ÇORUM (A.A) - Ferhat Barulay - İsmail Çimen - Hitit güneşinin
doğduğu topraklara ev sahipliği yapan Çorumun Alaca ilçesine bağlı Alacahöyük
beldesi, tarihe ışık tutacak ipuclarını yaklaşık bir asra yakın süredir
aralıklarla yürütülen arkeolojik kazı çalışmalarıyla vermeye devam ediyor.
Bölgede geçtiğimiz dönemlerde ortaya çıkarılan baraj alanında yürütülen
çalışmalara bu yıl da devam edilirken, Anadoluda adı bilinen en eski kavim olan
Hattiler döneminden kalan barajın günümüzde inşa edilen baraj teknikleriyle büyük
ölçüde benzerlikler gösterdiği belirlendi.
Alacahöyük Kazı Alanı Başkanı Prof. Dr. Aykut Çınaroğlu, AA muhabirine
yaptığı açıklamada, bölgede bir barajın bulunduğunun 1935 yılından bu yana
bilindiğini ancak bunu kimsenin açmaya cesaret gösteremediğini dile getirdi.
Dönemin valisi Atıl Üzelgenin kendilerini yüreklendirdiğini, yine dönemin
Çevre Bakanı Fevzi Aytekinin de maddi desteklemeleriyle kazı çalışmalarına
başladıklarını ve barajı ortaya çıkarmayı başardıklarını ifade eden Çınaroğlu,
Açtık ama tamamına henüz ulaşamadık. Bu barajın 3 bin 250 sene evvel yapılan
tekniği bugünkü baraj yapımıyla aynı. Orada sadece çimento yerine kil
kullanılmış. Bizim açımızdan da önemi şu, Hititler dahi 3 bin 250 sene önce
Anadoluda barajsız yaşanamayacağını anlamışlar dedi.
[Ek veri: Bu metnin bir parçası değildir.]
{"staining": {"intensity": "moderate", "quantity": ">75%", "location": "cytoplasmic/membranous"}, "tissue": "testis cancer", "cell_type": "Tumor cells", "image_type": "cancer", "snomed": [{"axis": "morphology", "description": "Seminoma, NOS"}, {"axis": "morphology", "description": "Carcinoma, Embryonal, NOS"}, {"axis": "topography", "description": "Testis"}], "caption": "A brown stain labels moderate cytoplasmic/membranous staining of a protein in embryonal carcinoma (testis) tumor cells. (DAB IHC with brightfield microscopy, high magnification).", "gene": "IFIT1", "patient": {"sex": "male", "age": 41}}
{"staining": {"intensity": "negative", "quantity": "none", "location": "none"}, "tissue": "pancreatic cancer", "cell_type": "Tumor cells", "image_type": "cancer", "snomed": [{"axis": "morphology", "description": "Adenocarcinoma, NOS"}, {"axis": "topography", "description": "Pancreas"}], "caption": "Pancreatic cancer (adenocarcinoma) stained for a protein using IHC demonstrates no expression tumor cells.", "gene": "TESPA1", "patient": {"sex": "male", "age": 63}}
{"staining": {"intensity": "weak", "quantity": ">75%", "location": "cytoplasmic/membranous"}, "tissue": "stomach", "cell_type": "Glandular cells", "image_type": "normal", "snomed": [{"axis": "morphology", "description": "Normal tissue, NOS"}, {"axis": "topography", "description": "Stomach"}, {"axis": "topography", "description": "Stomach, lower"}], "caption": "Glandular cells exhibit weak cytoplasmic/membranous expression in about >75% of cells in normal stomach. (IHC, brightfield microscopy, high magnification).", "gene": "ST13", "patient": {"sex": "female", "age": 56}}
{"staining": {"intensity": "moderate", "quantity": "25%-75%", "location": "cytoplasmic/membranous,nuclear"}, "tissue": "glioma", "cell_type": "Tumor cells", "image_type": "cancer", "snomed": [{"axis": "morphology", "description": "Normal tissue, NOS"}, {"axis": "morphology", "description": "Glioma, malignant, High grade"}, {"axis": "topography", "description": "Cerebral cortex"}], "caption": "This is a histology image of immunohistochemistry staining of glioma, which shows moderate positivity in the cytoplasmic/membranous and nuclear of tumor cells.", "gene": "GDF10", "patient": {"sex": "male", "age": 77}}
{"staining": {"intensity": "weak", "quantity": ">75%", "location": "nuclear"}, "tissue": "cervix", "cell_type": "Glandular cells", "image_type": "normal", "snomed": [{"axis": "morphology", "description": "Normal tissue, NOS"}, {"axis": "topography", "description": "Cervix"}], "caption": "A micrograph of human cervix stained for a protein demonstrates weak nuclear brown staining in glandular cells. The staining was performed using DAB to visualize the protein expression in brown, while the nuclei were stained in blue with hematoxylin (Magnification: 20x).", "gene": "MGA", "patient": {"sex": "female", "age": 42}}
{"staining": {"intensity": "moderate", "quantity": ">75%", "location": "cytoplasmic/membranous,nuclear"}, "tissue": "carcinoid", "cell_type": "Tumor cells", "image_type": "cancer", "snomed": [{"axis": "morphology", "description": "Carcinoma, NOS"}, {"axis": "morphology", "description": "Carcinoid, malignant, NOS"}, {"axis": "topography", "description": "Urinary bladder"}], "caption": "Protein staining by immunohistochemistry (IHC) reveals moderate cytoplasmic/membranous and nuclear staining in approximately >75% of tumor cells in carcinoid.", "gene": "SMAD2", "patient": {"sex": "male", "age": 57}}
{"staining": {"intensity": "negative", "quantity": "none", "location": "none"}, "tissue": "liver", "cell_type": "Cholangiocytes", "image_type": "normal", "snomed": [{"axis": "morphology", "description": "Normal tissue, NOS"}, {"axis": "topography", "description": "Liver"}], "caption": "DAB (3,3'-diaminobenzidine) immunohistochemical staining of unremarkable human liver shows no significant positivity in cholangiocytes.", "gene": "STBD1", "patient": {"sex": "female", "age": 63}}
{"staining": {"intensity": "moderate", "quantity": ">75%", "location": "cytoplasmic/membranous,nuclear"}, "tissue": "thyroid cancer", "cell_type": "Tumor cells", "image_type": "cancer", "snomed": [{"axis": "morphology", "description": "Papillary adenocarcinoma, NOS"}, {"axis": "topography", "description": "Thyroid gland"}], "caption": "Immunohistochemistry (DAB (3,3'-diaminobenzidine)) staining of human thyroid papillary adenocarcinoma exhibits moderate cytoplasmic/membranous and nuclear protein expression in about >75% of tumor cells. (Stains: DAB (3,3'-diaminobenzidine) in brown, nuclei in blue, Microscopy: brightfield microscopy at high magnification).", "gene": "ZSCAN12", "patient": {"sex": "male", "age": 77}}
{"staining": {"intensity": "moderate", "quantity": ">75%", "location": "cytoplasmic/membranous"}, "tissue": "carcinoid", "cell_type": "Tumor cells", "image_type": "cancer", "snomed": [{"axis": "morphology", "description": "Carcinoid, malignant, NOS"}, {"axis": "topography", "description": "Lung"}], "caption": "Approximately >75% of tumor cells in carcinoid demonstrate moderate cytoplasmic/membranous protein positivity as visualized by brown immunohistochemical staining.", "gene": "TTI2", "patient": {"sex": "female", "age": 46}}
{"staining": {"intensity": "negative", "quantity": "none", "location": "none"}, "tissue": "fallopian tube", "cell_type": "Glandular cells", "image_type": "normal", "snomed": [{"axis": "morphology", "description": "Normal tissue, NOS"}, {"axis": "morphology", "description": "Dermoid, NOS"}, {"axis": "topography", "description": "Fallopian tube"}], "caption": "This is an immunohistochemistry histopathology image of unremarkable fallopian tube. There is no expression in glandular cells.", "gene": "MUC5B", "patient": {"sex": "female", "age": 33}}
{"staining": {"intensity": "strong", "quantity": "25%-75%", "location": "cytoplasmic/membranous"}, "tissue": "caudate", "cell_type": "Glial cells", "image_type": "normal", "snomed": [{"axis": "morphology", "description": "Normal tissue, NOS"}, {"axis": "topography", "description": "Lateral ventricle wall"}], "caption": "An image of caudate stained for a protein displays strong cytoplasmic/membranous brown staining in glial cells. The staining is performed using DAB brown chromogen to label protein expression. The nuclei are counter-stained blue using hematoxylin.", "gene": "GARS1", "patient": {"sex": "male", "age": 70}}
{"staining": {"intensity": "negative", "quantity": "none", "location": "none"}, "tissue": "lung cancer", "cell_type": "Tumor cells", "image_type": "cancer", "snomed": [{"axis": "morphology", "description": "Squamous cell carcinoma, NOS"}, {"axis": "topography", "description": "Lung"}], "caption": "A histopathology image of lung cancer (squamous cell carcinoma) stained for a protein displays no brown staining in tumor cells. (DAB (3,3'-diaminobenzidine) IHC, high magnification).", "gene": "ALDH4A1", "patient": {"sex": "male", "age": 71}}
-Hitit döneminin Hürrem Sultanı Pudu-Hepa tarafından yaptırılmış-
Anadolunun bilinen en eski barajı olma özelliğini taşıyan yapının yaklaşık
3 bin 250 yıl önce yaşanan kuraklık dolayısıyla inşasının gerçekleştirildiğinin
anlaşıldığını dile getiren Prof. Dr. Çınaroğlu, O dönem çok büyük bir kuraklık
oluyor. Bu durum dentrokronoloji dediğimiz ağaç halkalarının yapılan
tarihlendirilmesiyle kanıtlandı. Bu kuraklığın o sene İspanyaya kadar uzandığı
tespit edildi diye konuştu.
Yine aynı dönemde Hitit kralı tarafından Mısırdan 5 gemi buğday
getirtildiği, Orta Anadolu genelinde 11 veya 13 barajın inşa edildiğini
vurgulayan Çınaroğlu, şöyle devam etti:
Bugünkü ölçülerde bunlar gölet. İnsan eliyle yapıldığını düşündüğümüzde
bunlar o zaman büyük barajlardı. O barajların hepsi kayboldu. Hitit döneminden
sağlam kalan tek baraj bu. En önemlisi de bu barajın hangi kral tarafından
yaptırıldığını bulduk. Hiyeroglif kitabe bulduk. Bulunan hiyeroglif kitabeden de
bu barajın Kral 3. Hattuşilinin eşi, Hitit döneminin Hürrem Sultanı olarak
adlandırılan Pudu-Hepa tarafından tanrıça Hepata atfen yaptırıldığı anlaşıldı.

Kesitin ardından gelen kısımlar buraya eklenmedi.